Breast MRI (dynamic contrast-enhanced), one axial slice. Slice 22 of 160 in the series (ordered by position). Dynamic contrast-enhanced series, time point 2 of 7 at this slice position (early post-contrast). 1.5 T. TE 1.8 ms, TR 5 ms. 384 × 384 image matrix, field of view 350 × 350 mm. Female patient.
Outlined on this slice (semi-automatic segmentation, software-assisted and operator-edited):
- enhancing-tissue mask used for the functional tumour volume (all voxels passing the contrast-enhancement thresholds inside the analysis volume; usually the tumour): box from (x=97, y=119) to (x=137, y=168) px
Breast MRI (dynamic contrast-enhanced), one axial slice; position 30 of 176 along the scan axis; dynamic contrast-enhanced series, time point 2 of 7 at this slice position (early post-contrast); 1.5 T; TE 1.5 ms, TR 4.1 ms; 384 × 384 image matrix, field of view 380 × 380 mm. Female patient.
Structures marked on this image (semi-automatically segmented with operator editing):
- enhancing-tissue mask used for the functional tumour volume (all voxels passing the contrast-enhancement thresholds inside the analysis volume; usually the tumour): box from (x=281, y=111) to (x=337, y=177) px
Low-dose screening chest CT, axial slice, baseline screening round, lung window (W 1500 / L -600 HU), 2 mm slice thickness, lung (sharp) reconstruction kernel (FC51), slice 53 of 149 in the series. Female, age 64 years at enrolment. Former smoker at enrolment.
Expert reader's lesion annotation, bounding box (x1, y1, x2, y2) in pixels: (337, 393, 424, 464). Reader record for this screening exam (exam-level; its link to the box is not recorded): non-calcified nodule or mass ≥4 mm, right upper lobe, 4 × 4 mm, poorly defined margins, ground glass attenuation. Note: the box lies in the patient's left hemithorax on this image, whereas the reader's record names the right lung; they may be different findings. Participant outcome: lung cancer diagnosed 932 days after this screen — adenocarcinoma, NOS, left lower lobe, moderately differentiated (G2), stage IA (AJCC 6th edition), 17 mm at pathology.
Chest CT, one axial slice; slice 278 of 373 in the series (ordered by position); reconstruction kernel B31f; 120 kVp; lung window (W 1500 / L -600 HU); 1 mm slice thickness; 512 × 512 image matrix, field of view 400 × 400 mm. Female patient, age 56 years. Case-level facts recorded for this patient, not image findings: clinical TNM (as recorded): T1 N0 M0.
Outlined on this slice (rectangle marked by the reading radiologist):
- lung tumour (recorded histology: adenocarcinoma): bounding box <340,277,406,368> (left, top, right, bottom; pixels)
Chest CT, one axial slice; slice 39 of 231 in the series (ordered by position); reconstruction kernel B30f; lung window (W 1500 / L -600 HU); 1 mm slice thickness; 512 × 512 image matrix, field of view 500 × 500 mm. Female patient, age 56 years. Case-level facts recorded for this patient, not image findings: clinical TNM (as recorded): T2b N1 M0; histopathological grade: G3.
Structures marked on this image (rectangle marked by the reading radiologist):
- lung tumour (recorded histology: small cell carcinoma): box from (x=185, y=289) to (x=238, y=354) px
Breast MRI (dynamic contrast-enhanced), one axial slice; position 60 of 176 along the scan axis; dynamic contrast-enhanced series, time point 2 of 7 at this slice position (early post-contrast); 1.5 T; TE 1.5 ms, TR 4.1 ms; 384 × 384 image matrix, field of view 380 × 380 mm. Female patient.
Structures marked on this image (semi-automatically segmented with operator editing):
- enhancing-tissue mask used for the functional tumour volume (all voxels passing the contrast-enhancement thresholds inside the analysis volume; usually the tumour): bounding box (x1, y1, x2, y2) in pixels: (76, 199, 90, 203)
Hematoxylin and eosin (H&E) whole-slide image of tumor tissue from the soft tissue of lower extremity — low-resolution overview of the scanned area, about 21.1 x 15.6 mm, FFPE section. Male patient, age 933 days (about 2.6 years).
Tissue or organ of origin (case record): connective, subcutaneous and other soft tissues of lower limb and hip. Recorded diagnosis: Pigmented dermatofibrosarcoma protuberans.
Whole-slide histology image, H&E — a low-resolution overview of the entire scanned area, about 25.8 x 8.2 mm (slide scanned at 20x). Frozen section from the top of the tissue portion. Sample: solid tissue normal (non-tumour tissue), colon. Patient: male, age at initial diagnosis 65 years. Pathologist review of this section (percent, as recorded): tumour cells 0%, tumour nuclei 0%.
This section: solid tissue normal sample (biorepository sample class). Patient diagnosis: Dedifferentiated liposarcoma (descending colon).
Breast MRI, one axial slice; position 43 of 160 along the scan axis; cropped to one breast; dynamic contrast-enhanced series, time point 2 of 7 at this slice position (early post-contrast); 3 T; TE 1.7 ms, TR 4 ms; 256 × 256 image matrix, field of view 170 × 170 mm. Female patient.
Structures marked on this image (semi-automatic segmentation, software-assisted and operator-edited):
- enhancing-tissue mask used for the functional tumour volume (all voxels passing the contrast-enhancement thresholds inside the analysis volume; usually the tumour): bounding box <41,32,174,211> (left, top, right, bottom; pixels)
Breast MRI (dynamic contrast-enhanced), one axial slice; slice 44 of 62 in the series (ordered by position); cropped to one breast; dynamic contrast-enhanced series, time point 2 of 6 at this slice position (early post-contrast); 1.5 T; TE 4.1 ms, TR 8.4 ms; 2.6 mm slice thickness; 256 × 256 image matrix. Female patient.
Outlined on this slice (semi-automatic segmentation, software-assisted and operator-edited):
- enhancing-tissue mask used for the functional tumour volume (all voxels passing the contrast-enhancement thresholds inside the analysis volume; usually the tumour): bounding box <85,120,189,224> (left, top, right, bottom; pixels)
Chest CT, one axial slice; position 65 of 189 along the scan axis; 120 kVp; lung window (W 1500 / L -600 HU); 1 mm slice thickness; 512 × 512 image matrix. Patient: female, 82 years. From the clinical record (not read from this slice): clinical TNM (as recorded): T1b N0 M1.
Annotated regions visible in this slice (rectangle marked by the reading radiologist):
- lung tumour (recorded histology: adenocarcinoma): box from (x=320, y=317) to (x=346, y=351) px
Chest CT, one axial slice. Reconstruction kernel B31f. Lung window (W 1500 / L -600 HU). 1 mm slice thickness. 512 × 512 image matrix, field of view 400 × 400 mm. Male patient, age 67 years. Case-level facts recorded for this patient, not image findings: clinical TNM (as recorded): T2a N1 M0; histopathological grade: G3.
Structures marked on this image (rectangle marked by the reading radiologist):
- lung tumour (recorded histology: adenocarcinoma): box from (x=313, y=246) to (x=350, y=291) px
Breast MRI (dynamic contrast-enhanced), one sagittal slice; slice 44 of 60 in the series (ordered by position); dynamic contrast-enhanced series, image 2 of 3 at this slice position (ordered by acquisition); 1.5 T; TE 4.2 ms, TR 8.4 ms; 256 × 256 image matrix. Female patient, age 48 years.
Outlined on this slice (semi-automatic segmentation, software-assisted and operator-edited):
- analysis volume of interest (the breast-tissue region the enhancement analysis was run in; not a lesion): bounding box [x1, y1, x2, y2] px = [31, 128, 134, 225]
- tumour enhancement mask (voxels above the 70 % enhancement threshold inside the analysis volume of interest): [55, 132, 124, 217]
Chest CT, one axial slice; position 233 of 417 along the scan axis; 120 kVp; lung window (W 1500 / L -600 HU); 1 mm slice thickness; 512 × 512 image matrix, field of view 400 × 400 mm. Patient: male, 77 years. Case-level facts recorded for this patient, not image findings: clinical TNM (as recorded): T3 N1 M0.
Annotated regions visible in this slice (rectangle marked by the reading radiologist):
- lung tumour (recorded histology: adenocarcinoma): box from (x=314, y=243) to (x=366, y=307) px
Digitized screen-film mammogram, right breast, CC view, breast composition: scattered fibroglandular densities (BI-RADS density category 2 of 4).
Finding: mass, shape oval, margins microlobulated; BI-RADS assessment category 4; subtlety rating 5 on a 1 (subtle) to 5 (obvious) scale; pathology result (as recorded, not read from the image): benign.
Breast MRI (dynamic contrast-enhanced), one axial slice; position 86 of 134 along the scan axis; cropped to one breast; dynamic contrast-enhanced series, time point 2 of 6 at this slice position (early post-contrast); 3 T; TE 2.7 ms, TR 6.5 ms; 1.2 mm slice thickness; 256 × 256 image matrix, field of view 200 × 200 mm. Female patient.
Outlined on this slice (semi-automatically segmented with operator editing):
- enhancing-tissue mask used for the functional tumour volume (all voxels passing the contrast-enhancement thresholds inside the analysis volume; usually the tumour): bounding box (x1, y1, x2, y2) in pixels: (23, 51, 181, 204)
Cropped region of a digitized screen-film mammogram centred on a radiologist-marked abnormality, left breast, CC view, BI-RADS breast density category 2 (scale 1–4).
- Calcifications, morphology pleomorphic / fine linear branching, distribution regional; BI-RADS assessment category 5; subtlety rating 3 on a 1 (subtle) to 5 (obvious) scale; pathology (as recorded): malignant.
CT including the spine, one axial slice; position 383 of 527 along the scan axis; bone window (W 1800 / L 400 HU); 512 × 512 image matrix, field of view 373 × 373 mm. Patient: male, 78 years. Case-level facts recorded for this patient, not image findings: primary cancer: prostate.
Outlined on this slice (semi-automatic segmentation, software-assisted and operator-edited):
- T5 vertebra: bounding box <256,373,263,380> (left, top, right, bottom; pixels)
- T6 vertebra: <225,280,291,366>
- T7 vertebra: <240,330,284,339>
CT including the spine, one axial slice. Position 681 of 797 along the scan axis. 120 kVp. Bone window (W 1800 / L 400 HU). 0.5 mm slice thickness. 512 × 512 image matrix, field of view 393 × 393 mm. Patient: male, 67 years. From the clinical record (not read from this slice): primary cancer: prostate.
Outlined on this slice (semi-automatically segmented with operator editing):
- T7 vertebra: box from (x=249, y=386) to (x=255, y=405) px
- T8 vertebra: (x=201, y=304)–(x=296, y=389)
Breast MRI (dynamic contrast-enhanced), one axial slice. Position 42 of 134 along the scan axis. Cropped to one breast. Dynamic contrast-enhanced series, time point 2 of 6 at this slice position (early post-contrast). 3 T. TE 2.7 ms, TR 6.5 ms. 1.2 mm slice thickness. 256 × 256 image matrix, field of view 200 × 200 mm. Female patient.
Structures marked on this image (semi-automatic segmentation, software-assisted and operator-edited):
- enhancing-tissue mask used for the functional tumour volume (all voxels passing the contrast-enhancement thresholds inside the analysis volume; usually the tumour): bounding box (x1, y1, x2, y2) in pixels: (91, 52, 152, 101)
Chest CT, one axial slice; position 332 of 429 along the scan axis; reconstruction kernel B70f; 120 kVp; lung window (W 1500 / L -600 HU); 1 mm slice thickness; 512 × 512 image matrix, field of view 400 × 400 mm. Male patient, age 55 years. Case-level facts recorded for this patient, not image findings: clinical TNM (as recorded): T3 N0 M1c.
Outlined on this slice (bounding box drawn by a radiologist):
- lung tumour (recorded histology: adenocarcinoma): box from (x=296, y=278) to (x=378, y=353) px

_____

Could you transcribe the entries above word for word, from the line with "Cropped region of" down to the line with "- Calcifications, morphology", keeping both?

**RESULT BELOW**
Cropped region of a digitized screen-film mammogram centred on a radiologist-marked abnormality, left breast, CC view, BI-RADS breast density category 2 (scale 1–4).
- Calcifications, morphology pleomorphic / fine linear branching, distribution regional; BI-RADS assessment category 5; subtlety rating 3 on a 1 (subtle) to 5 (obvious) scale; pathology (as recorded): malignant.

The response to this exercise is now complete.